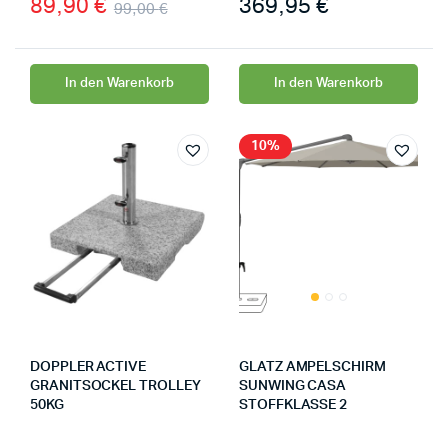
89,90
€
369,95
€
99,00
€
In den Warenkorb
In den Warenkorb
10%
DOPPLER ACTIVE
GLATZ AMPELSCHIRM
GRANITSOCKEL TROLLEY
SUNWING CASA
50KG
STOFFKLASSE 2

● ● ●

Produce the full material again verbatim, with the pictures dropped.

89,90
€
369,95
€
99,00
€
In den Warenkorb
In den Warenkorb
10%
DOPPLER ACTIVE
GLATZ AMPELSCHIRM
GRANITSOCKEL TROLLEY
SUNWING CASA
50KG
STOFFKLASSE 2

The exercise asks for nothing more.